Ventura - Ultima Necat

 

J’avais trouvé We Recruit, leur album précédent, sans grand intérêt. Les chansons y tournaient en rond sans but ni originalité du début à la fin. Les paroles étaient insignifiantes et enclines à une provocation inutile dans le meilleur des cas, au pire de mauvais goût avec par exemple un « 24000 people die everyday … fuck them all » mis en valeur pompeusement comme s’il s’agissait d’une révélation universelle. Une forme de rébellion adolescente mal placée, un peu particulière. A cela il fallait ajouter le traitement du son qui écrasait et arrondissait beaucoup trop guitares et batterie, comme si un ingé son en stage s'était endormi sur la compression. Finalement le tout me semblait gonflé au botox comme les lèvres d’une couguar. Album artificiel.

Pour Ultima Necat, Ventura a repris exactement les mêmes ingrédients, sauf que cette fois, ça marche parfaitement. L'esthétique est pourtant très similaire : même nappes de guitares – plus épaisses encore, peut-être – sonorités rondes et larsen en retenue, titres lents et chant posé, avec une fois de plus Serge Morattel pour passer le polish. Mais l’effet produit est pour le coup radicalement différent. Ventura a réussi à créer une atmosphère réellement lourde et pleine de désespoir. Et de cela, on est prévenu dès le début : le premier titre instrumental "About to Despair" annonce la couleur. Il est joué au ralenti, laissant longtemps sonner les quelques accords dont il est composé.

 

Ventura – Ultima Necat

 

Par la suite, avec une musique simple et des paroles finalement assez rares, le groupe remplit le vide et emporte l’auditeur dans une spirale de noirceur. Frustration et espoirs déçus. Il faut dire que l'album a été composé à un moment ou le groupe n'était pas au mieux de sa forme. Et pourtant, paradoxalement, si les paroles et le rythme pesant sont oppressants, on ne peut s'empêcher de se sentir exalté, apaisé.

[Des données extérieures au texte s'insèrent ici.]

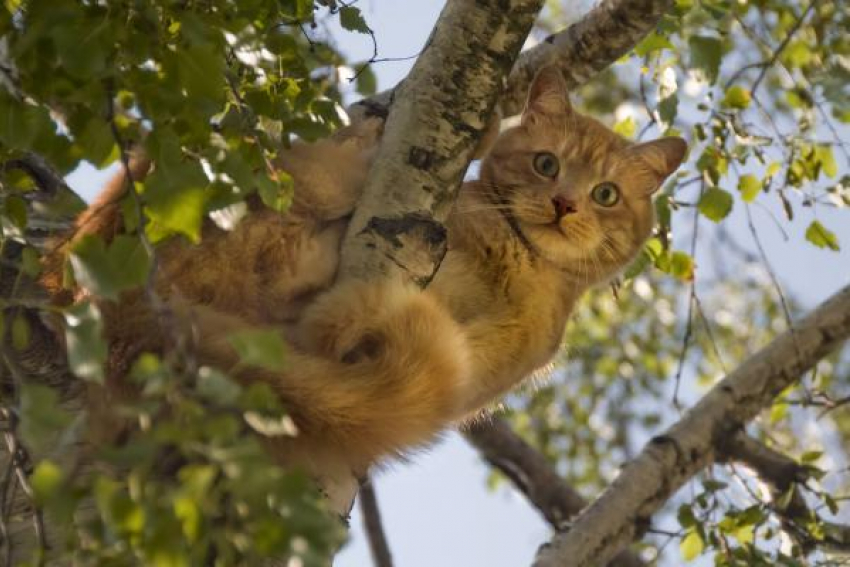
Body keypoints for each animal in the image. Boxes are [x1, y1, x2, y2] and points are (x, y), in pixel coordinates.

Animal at [43, 65, 684, 502]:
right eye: (546, 164)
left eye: (606, 194)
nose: (564, 203)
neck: (521, 263)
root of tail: (105, 308)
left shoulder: (476, 372)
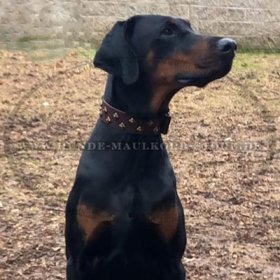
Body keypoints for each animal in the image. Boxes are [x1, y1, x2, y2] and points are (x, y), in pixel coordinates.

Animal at [66, 14, 236, 280]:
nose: (231, 45)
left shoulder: (171, 261)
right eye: (167, 31)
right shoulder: (79, 260)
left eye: (190, 27)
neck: (136, 139)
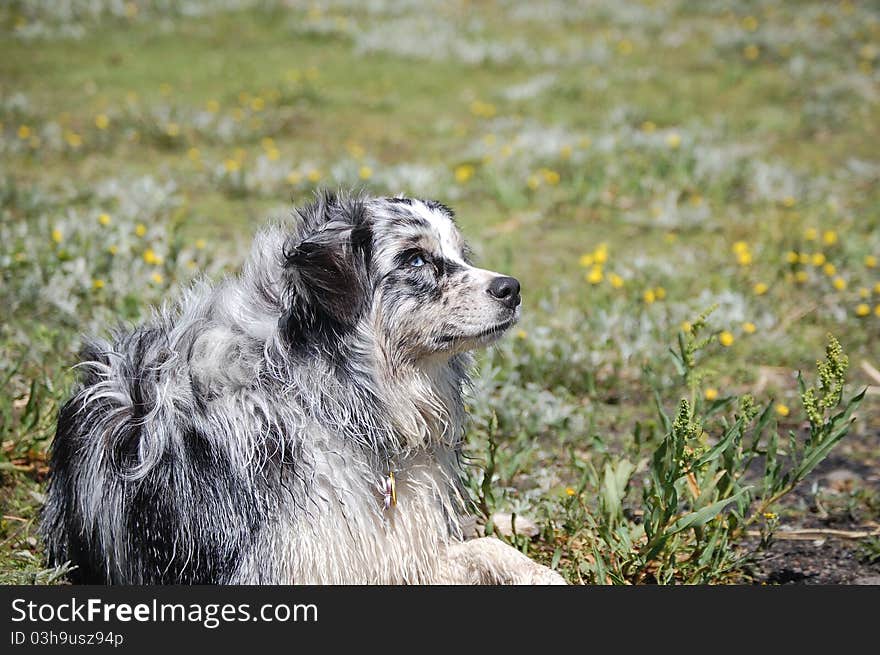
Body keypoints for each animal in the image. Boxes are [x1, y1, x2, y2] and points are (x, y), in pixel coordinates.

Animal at [41, 192, 564, 588]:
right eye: (415, 258)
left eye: (460, 254)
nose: (511, 288)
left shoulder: (396, 549)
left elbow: (483, 546)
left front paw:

"Little Wolf" et ses larsens de fond sont un exemple parfait de la maîtrise de Ventura en matière de composition. Ca commence doucement, puis ça s’emporte et finit par bifurquer brutalement, ce qui est souligné par le chant : « We’re drifting », comme si dans son désespoir le groupe se laissait partir à la dérive sans pouvoir se retenir. Et pourtant il avait essayé d'être rassurant, au départ, en chantant ‘‘It will be alright’’ et autres, mais on ne le croyait déjà plus.

Un autre aspect du talent de Ventura s’exprime dans la trilogie "Body Language", "Intruder" et "Amputee". "Amputee" est à la fois le pivot de l’album et son point d'orgue. S'étalant sur plus de 11 minutes, elle prend aux tripes dès le départ et ce n'est pas sa longue partie instrumentale qui fait baisser la tension qui a été installée dès le départ, bien au contraire. Cette chanson, comme l'album entier d'ailleurs, agit comme un filtre dans notre perception du monde extérieur. A la différence de la musique inoffensive, elle influe sur notre humeur, change notre état d'esprit. Peut-être pas pendant longtemps, mais peu importe. Et peu importe que la fin du disque soit plus anecdotique : avec Ultima Necat, Ventura réussit à donner du ressenti, à soumettre une musique qui a une âme. Et ça, à tout point de vue, il n'y a pas à tortiller, vous pouvez vérifier dans le dictionnaire, c'est de l'art.